Click the "+ Add Rule" button.
In the Actions dropdown menu, select the "View", “Upload”, and "Edit" options.
In the Folders dropdown menu, select the “Site 2” option.
According to the above-set rules, members of this team can do the following:
See and access only the "Site 2" folder and its subfolders in the Asset Management Hub.
View, upload, and edit only assets that belong to the "Site 2" folder and its subfolders.
Use Case Two
We will be creating a new Team called "Editors" and set permissions using a combination of 'Allow' and 'Deny' rules following the steps below:
Navigate to the Assets permissions.
Click the "+ Add Rule" button.
In the Actions dropdown menu, select the "All actions" option.
In the Folders dropdown menu, select all the folders of the organization.
By default, the Allow/Deny rule is set to "Allow" for the selected permissions.
To set a rule denying the "Editors" team the ability to upload, edit, and delete media files in the "Video" folder, follow these additional steps:
In the Actions dropdown menu, select the "Upload", “Edit”, and "Delete" options.
In the Folders dropdown menu, select the “Video” folder.
In the Allow/Deny rule, select the "Deny" option for the selected permissions.
According to the above-set rules, members of this team can do the following:
Perform all actions in all Folders of the organization, except upload, edit and delete assets in the "Video" folder and all of its subfolders.

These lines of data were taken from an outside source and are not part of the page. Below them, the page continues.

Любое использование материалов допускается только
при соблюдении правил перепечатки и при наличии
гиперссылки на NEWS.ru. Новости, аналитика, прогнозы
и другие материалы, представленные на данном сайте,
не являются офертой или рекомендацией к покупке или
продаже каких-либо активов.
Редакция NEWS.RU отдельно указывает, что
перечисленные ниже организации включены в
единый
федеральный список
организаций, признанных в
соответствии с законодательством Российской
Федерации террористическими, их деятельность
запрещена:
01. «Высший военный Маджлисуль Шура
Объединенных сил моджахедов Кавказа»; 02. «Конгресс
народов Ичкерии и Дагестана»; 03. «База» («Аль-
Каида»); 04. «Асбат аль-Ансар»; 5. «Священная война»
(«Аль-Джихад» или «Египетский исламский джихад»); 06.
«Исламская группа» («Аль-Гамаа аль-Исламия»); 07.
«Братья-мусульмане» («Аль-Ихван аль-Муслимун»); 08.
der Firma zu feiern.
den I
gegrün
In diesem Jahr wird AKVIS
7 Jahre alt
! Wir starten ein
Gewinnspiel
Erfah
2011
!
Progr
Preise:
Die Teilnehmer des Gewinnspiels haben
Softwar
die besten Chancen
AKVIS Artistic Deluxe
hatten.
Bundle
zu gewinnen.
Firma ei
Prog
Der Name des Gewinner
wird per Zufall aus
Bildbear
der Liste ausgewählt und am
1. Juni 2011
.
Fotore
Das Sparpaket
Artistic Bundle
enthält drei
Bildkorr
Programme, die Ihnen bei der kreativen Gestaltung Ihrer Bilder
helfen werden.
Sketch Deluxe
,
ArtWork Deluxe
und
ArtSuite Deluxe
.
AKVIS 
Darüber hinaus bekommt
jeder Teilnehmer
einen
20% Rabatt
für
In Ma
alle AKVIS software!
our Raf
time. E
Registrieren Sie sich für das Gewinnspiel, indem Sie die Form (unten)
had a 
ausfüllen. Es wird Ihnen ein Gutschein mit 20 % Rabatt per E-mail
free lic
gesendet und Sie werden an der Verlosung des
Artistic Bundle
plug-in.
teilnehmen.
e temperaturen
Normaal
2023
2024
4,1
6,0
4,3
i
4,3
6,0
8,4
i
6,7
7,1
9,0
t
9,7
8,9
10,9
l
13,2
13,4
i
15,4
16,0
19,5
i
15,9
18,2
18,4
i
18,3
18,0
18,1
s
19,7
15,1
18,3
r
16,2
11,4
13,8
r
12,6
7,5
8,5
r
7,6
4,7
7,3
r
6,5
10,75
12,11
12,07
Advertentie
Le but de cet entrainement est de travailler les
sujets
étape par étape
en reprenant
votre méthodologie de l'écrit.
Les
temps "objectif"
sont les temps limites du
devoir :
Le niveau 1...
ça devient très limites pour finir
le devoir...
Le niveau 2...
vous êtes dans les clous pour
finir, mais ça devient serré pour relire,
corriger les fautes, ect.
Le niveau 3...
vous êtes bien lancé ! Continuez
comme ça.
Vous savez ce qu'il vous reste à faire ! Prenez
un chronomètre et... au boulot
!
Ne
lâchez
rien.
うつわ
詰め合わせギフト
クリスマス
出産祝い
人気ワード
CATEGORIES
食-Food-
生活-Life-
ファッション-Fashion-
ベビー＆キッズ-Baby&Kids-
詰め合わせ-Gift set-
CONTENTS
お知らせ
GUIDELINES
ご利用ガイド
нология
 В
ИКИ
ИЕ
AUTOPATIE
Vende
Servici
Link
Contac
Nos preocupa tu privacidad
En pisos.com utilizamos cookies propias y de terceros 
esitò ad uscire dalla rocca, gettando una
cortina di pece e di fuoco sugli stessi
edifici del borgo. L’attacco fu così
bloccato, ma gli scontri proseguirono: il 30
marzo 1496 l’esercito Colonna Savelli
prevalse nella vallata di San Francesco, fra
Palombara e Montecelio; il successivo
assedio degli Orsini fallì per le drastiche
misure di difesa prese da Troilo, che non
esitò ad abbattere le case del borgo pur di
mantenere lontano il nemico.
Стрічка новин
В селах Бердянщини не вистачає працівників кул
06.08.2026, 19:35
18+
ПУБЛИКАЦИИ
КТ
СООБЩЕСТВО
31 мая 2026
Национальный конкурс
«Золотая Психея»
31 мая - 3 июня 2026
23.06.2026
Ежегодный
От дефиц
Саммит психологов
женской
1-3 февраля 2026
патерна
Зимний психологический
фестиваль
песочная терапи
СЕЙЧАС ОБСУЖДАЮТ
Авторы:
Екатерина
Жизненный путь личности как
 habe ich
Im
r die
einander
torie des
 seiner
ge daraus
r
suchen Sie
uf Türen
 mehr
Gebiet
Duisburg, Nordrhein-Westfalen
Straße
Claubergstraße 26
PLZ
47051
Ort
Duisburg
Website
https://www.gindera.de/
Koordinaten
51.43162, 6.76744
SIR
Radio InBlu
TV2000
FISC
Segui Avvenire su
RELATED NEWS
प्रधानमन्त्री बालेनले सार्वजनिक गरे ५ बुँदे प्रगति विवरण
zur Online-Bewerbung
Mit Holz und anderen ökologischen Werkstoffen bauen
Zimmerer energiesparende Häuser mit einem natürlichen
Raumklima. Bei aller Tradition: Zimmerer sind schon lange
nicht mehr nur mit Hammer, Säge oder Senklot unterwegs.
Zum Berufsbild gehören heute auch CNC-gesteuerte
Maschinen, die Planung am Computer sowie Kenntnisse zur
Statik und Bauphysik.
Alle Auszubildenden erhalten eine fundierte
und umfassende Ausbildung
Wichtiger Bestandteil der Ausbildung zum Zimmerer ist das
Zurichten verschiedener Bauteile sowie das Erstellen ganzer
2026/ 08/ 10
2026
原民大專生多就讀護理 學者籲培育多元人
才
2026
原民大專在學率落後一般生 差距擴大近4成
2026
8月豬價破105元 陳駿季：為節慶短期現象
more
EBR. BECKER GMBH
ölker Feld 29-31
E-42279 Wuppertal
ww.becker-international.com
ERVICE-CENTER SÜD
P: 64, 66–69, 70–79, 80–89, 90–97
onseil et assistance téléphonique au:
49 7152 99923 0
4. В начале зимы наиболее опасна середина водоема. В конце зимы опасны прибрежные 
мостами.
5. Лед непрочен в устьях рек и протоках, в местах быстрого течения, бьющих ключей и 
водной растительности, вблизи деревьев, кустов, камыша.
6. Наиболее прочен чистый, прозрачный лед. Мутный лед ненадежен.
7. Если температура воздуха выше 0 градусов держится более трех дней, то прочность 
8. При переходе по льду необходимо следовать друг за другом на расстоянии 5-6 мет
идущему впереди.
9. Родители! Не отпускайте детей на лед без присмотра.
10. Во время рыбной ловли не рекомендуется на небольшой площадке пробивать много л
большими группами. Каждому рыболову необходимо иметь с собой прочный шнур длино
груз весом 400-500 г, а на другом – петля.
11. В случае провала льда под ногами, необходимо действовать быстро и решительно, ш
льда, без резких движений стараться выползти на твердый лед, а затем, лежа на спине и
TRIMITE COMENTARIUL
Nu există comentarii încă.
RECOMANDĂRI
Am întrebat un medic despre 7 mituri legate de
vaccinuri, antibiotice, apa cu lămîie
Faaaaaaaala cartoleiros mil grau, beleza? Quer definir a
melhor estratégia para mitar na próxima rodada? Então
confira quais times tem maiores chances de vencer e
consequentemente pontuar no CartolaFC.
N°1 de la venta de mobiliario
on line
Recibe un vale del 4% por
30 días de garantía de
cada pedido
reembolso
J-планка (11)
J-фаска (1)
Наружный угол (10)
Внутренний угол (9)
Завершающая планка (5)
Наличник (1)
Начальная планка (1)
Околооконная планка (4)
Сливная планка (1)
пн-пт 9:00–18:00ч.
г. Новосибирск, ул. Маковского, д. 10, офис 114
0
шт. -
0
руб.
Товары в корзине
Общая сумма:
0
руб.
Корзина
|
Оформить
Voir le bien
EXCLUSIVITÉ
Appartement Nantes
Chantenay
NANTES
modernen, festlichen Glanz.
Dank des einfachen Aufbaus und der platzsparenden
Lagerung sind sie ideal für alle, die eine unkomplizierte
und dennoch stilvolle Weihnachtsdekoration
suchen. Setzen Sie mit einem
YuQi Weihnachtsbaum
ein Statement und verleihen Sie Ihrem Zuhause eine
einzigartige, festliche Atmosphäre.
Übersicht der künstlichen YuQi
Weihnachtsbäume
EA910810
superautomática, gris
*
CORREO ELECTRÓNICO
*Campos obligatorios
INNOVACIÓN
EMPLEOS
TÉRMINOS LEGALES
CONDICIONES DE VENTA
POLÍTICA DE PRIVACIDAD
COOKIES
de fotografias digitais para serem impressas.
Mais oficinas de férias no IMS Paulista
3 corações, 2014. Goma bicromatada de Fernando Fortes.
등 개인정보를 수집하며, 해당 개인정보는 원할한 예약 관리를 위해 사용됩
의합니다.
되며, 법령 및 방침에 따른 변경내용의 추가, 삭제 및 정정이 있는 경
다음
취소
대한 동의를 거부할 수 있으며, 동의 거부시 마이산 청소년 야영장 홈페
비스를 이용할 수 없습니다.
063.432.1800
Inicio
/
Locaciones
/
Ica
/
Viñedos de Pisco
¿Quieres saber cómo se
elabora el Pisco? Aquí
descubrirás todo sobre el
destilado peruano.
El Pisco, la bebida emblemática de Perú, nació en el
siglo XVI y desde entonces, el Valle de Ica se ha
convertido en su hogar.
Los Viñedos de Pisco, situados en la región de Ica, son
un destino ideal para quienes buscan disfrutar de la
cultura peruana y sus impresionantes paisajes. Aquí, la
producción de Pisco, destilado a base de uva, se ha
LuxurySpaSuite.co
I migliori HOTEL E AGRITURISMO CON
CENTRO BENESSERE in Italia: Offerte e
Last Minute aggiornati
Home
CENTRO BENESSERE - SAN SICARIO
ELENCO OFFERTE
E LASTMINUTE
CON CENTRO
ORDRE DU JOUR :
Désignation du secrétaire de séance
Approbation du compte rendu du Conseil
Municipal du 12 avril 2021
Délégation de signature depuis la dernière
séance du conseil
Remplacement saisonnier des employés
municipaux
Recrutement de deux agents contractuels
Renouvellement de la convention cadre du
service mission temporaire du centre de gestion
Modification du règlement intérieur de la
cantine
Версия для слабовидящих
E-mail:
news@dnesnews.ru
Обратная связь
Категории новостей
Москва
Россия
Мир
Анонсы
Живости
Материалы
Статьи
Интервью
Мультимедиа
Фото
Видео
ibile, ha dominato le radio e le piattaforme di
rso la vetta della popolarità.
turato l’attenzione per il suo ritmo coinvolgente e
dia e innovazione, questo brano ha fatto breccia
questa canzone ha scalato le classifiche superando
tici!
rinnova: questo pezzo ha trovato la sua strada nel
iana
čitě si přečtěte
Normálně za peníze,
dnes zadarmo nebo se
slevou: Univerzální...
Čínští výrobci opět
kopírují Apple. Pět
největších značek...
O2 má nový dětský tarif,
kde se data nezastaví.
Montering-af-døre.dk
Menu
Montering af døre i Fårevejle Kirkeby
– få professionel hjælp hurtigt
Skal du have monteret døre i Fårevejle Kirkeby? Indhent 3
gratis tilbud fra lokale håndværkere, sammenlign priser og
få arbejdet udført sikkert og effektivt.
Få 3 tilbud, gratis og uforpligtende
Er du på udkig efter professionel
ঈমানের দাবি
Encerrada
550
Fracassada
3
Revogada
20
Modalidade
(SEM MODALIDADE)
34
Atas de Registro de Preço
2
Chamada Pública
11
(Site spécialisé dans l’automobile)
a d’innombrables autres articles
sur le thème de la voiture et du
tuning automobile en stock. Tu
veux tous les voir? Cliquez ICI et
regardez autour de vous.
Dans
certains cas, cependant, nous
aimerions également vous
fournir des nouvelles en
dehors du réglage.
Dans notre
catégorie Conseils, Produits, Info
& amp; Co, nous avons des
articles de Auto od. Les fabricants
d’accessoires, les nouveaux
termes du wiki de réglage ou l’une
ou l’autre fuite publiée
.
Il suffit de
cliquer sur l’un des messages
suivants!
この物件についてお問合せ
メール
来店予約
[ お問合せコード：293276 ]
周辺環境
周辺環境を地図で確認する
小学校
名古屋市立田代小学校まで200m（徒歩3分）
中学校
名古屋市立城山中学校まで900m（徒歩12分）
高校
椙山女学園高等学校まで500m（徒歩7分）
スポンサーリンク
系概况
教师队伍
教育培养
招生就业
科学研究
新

The button to upload, edit, and delete will be disabled only for the "Video" folder and all of its subfolders.
Administration permissions
The Administration permissions contain a list of options with checkboxes that allow you to set permissions related to the administration component within the organization. The Administration permissions are divided into the following:
Sites: permission to manage and view sites within the organization.
Teams: permission to manage and view teams.
Authors: permission to manage and view author accounts and profiles.
Integrations: permission to manage and view integrations with external platforms.
Users: permission to manage and view user accounts and profiles.
Labels: permission to manage and view labels for organizing content.
API Keys: permission to manage and view API keys.
Plugins permissions
Plugin permissions allow developers to control which users can access specific features of their plugins. These permissions are defined in the manifest file of the plugin and are displayed dynamically in the permissions interface.
The Plugin permissions display a list of permissions defined for each plugin, which can be enabled or disabled with a checkbox.
When a user tries to access a feature of the plugin, the plugin checks if the user has the appropriate permission to access that feature. If the user has the permission, they can access the feature. If not, access will be restricted.